BLOCO DE TEXTO:
* * * * * * *

Vítima de uma situação à
qual não deu causa, a mulher ainda foi condenada no processo por ela
ajuizado em face do ginecologista que a operou e da Santa Casa de
Santos. Na sentença, Mandelli determina que ela pague as custas e
despesas processuais, além dos honorários advocatícios em favor dos
réus, arbitrados em 10% do valor atribuído à causa, que é de R$ 310 mil.
Cabe recurso da decisão.
Conforme a
autora da ação, o parto foi do seu primeiro filho, ocorrendo em 4 de
agosto de 2011. Após a cesariana, ela começou a sentir desconforto e
dores abdominais. Diante de falso diagnóstico de tumor, precisou ser
internada às pressas para nova operação, no dia 19 de setembro. Porém,
durante o segundo procedimento, descobriu-se que não havia tumor, mas o
corpo estranho colado à parede do intestino.
O
hospital alegou que não poderia ser responsabilizado por inexistir
vínculo empregatício entre ele e o ginecologista. O médico sustentou que
agiu “de forma profissional e diligente, isenta de negligência,
imprudência e imperícia, sendo o caso de insucesso procedimental
decorrente de caso fortuito”. Diante desse quadro, eventual conciliação
entre as partes ficou frustrada em audiência designada para esse fim.

* * * * * * *

DADOS FORNECIDOS:
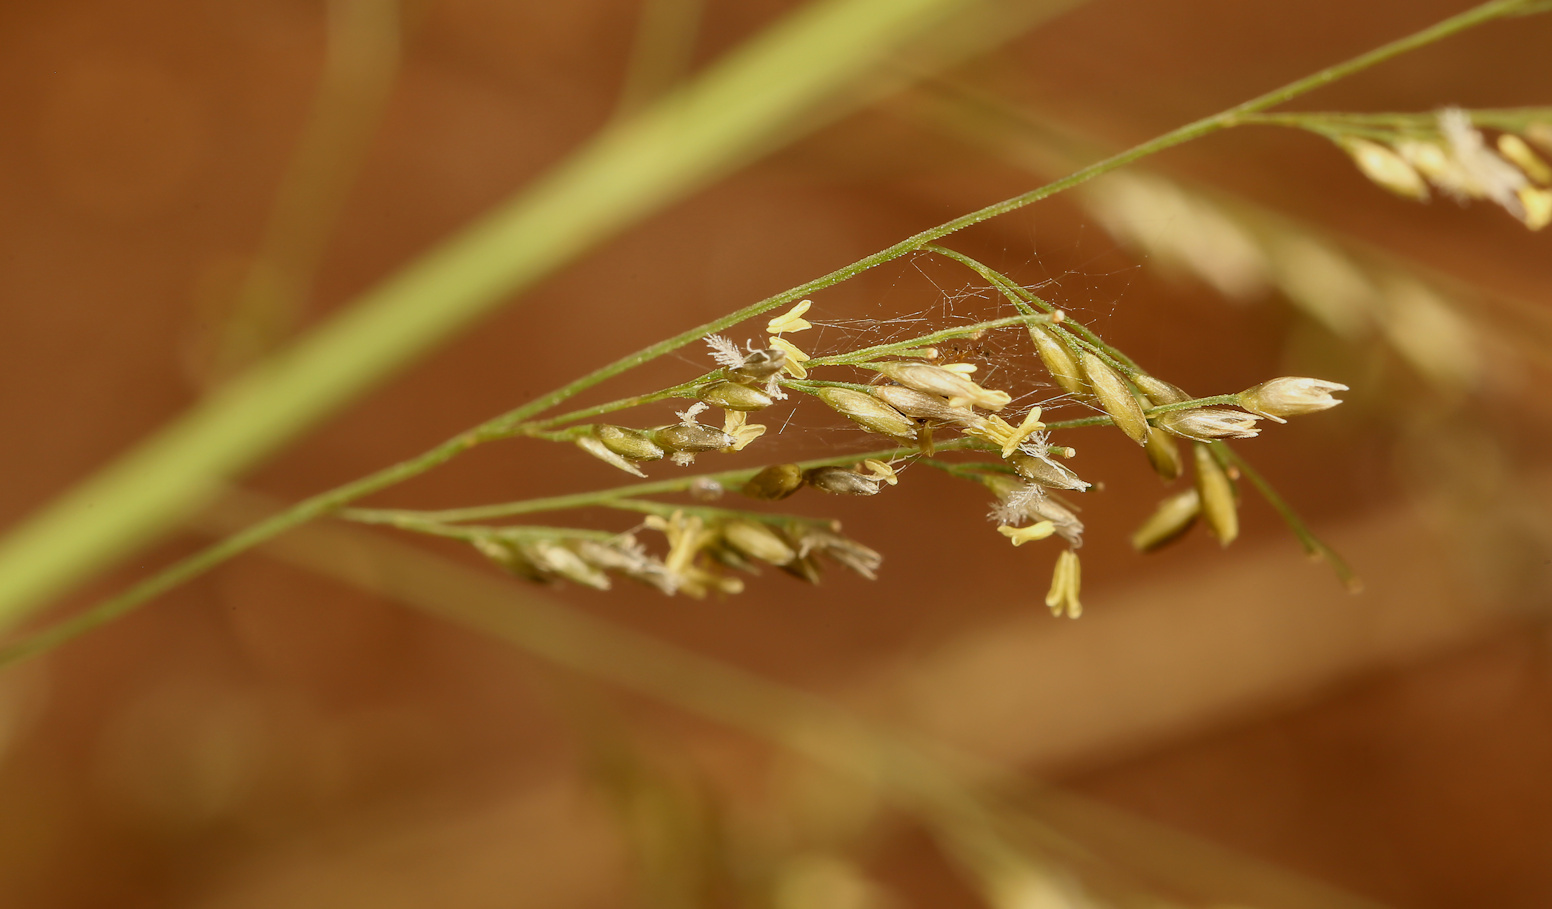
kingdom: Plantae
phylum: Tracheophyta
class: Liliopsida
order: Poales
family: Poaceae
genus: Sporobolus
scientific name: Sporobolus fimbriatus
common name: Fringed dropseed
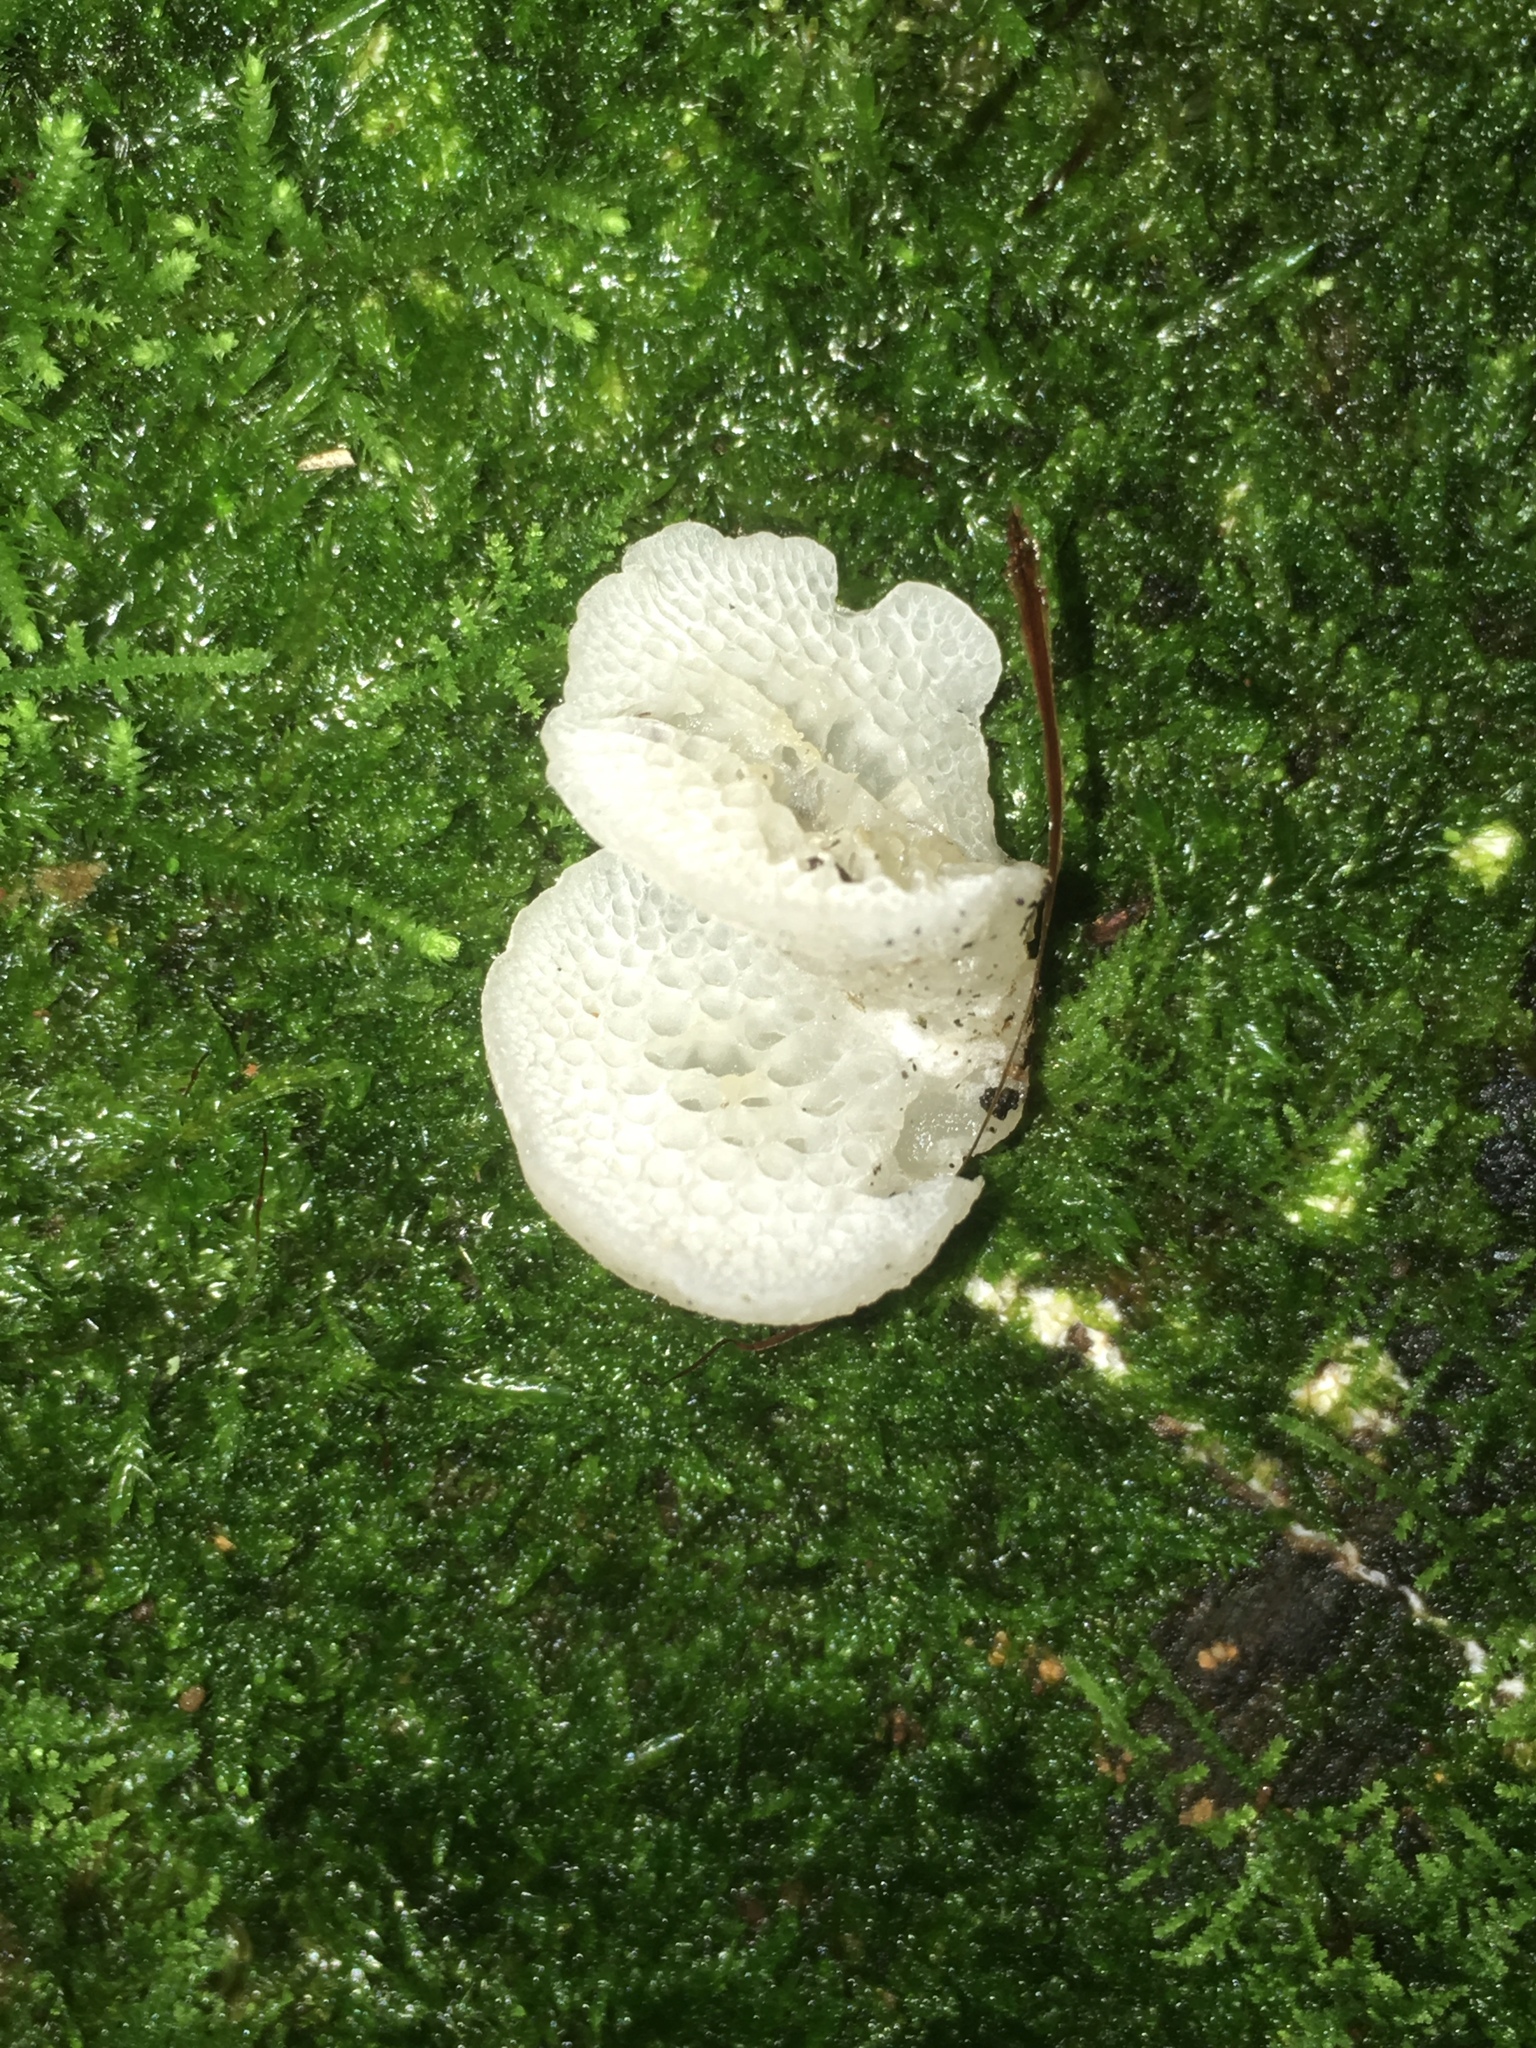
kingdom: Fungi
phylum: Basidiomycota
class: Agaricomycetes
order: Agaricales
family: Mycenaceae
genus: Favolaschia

* * * * * * *

O QUE SE PEDE: De acordo com o bloco de texto, em que data ocorreu o parto do primeiro filho da autora da ação?

RESPOSTA: Em 4 de agosto de 2011.